## Your instructions
Reproduce the data below, replacing "which is larger" with "which is greater" and changing nothing else. Omit the pictures.

## Data extract
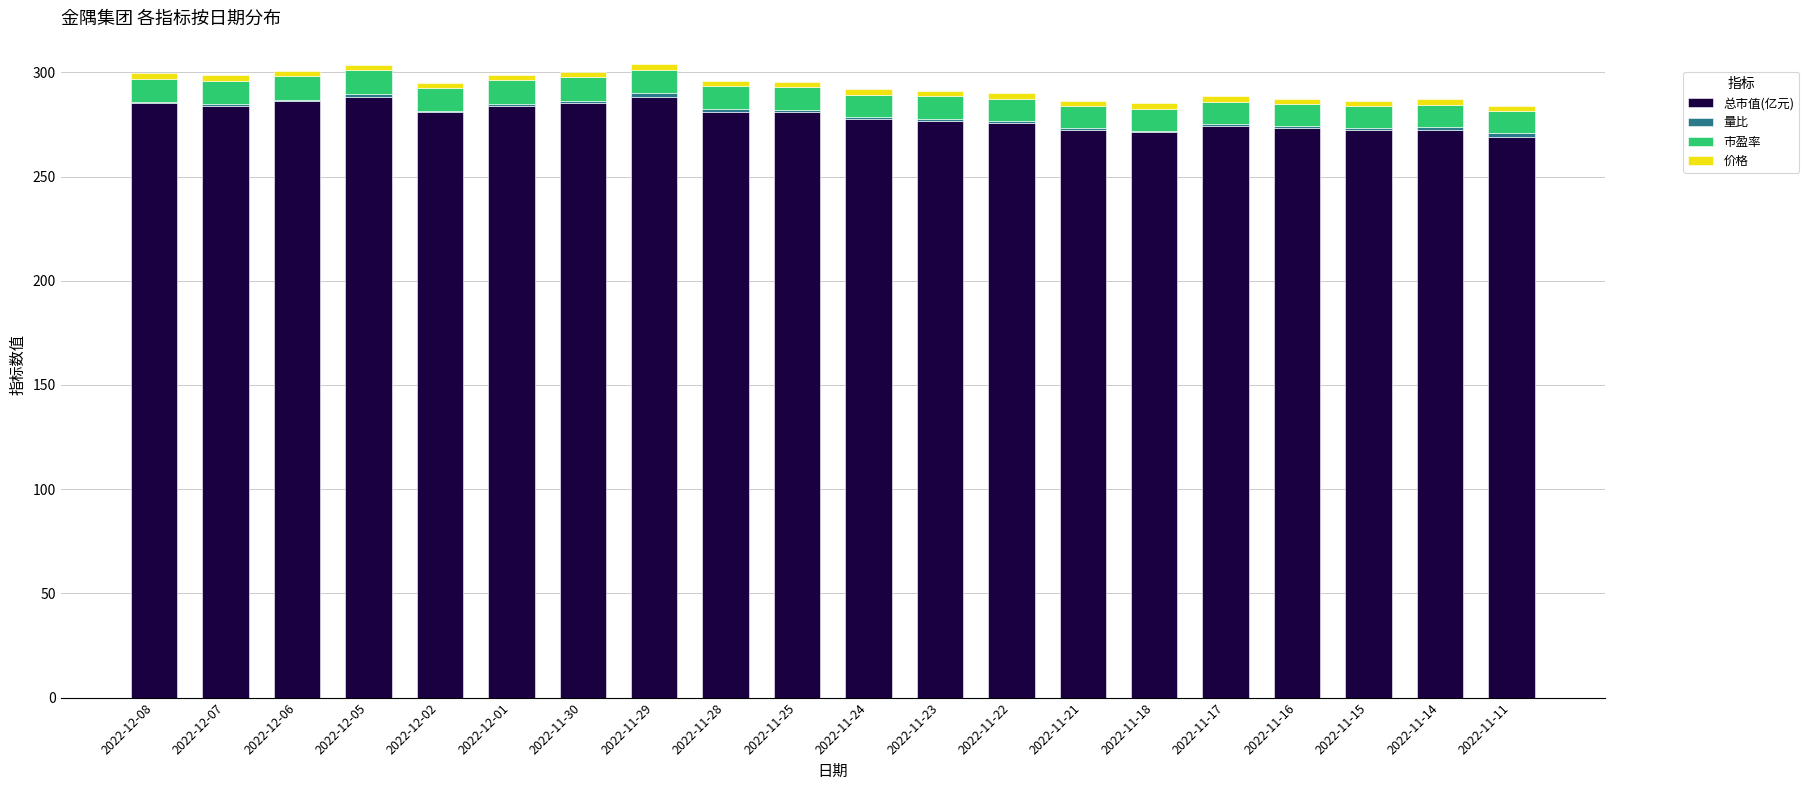

What is the maximum value for 总市值(亿元)?

288.3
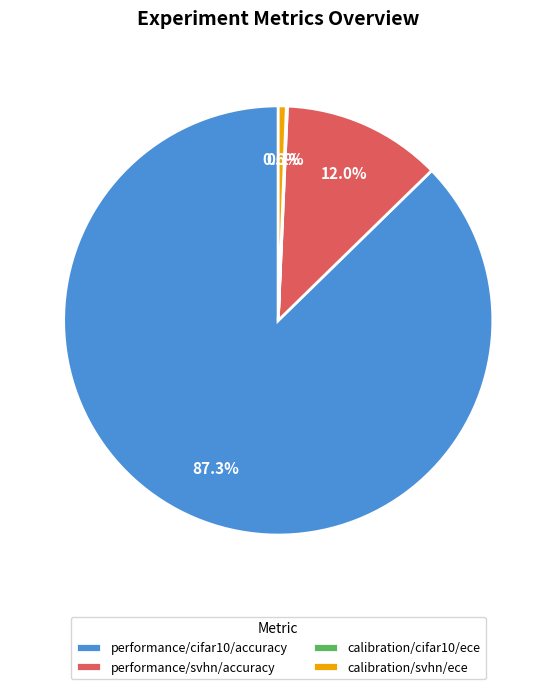

Between performance/cifar10/accuracy and performance/svhn/accuracy, which is larger?

performance/cifar10/accuracy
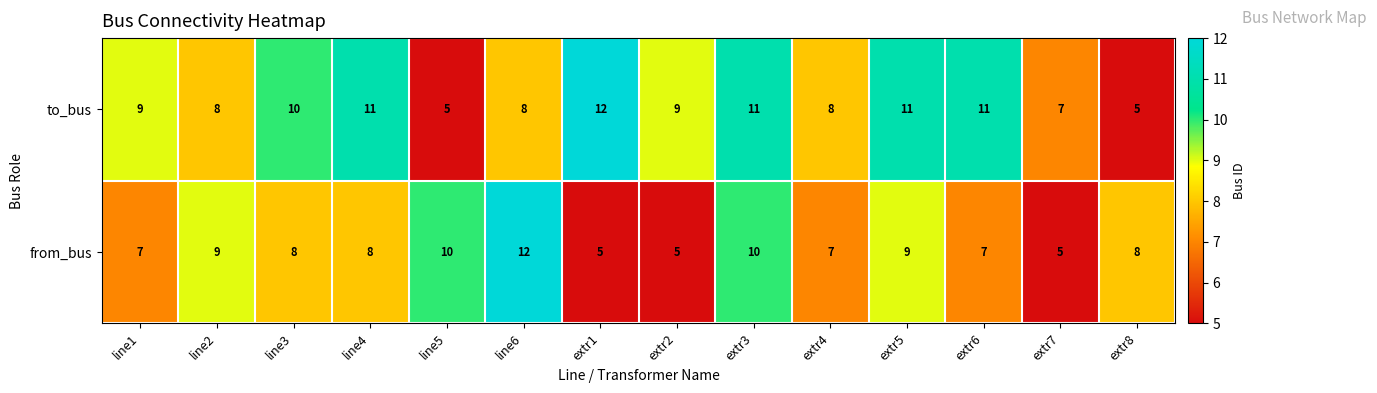

What is the difference between the highest and lowest values at extr8?

3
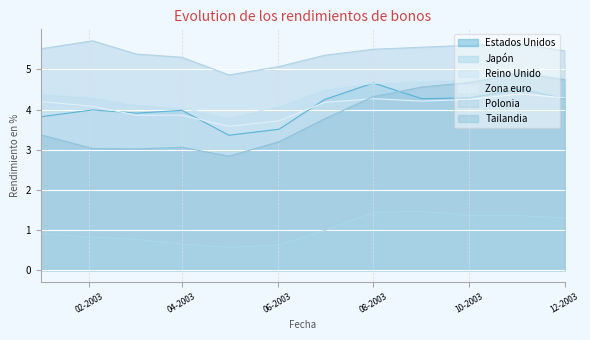

The Polonia series shows 5.5 at 01-01-2003. True or false?

True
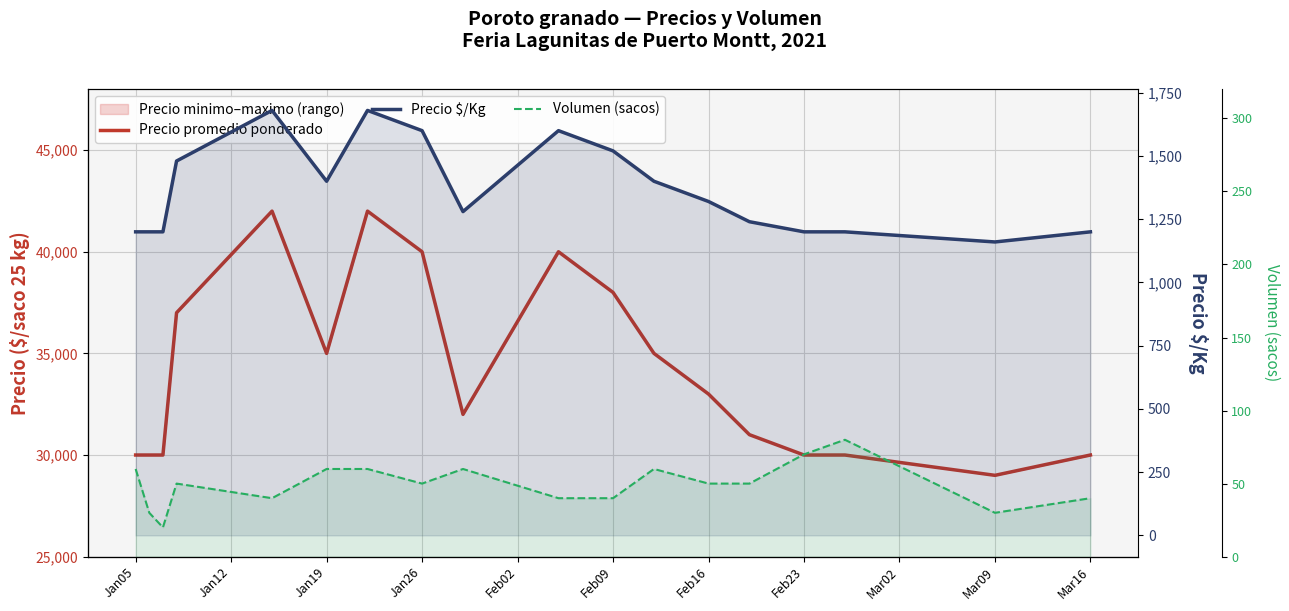

What is the total value across all series at Feb23?

31270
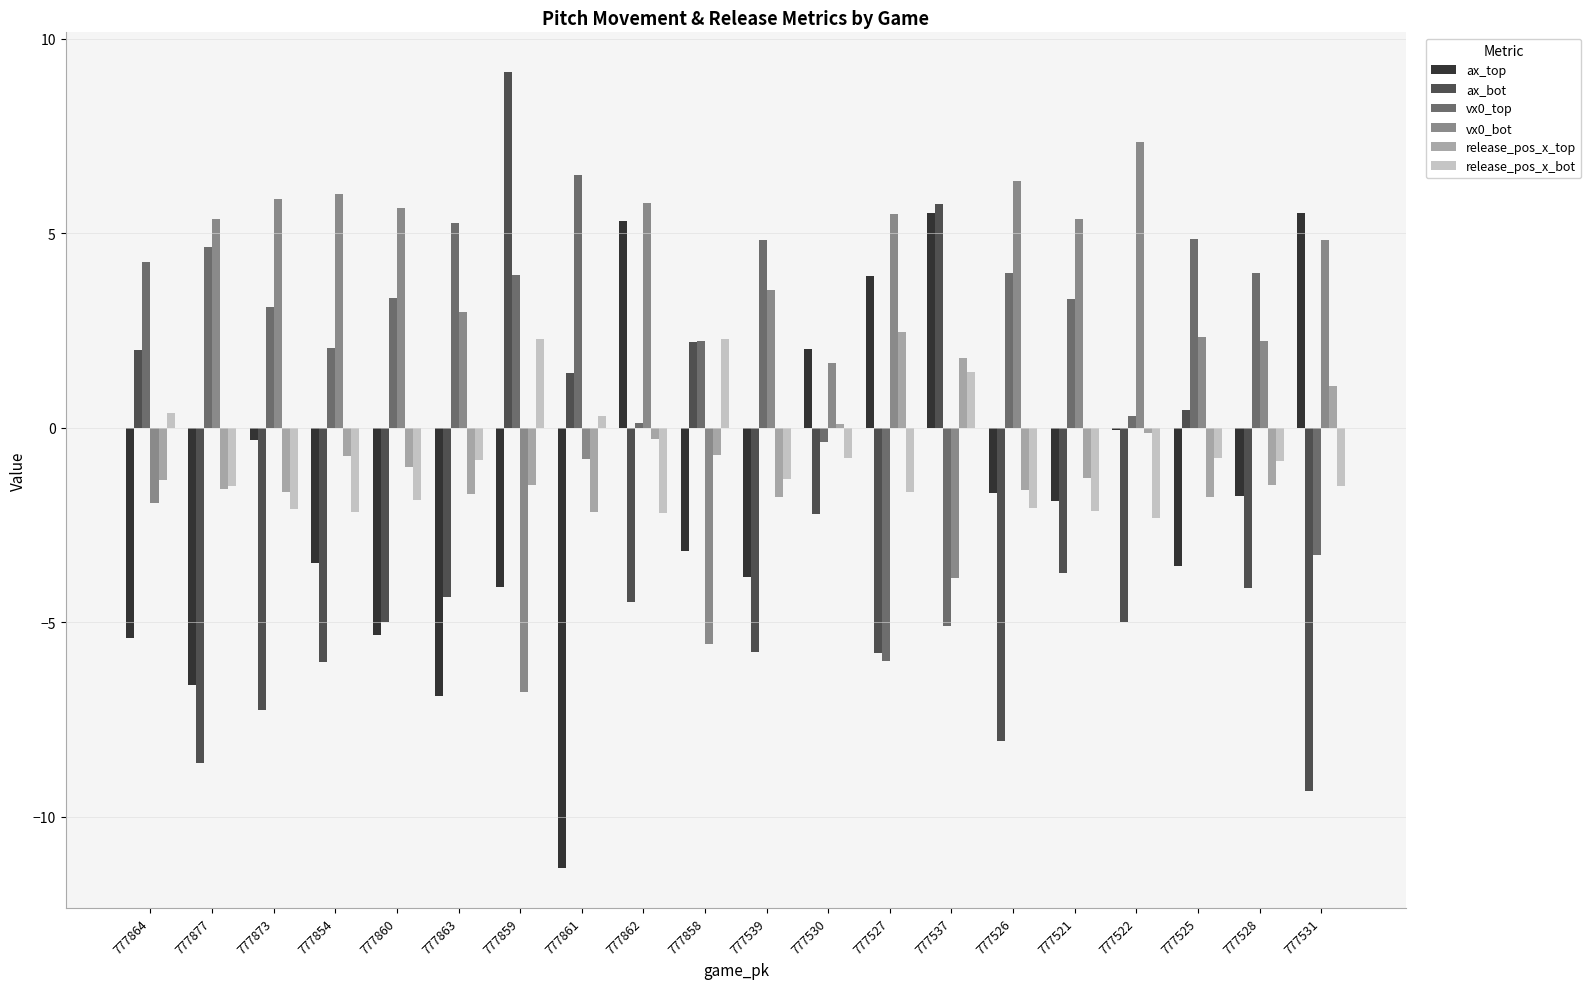

What is the average value of the vx0_top series?

2.1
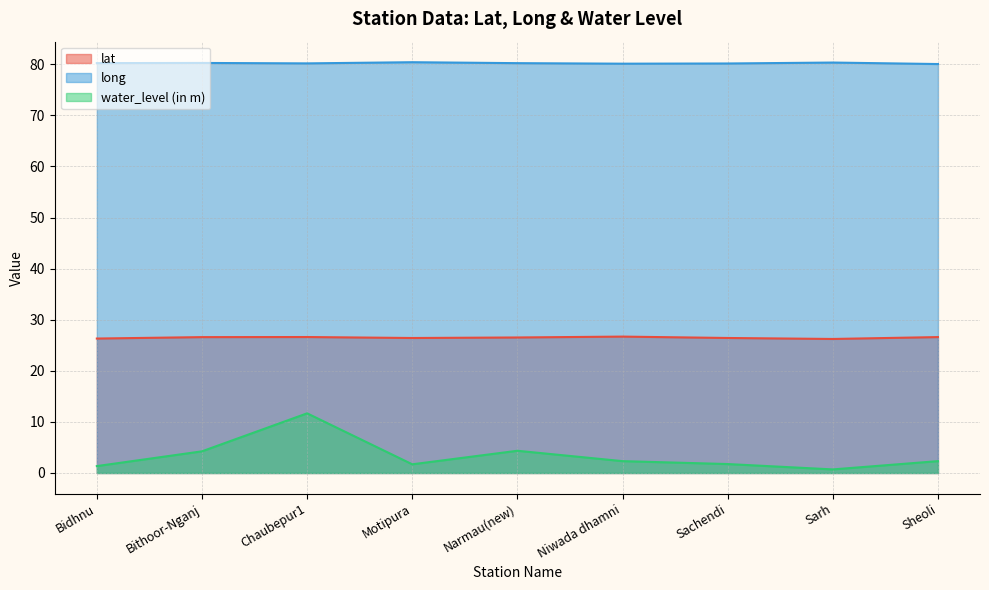

Between Motipura and Bidhnu, which is larger?

Motipura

## Task answer
What is the maximum value for 总市值(亿元)?

288.3

Between performance/cifar10/accuracy and performance/svhn/accuracy, which is greater?

performance/cifar10/accuracy

What is the difference between the highest and lowest values at extr8?

3

The Polonia series shows 5.5 at 01-01-2003. True or false?

True

What is the total value across all series at Feb23?

31270

What is the average value of the vx0_top series?

2.1

Between Motipura and Bidhnu, which is greater?

Motipura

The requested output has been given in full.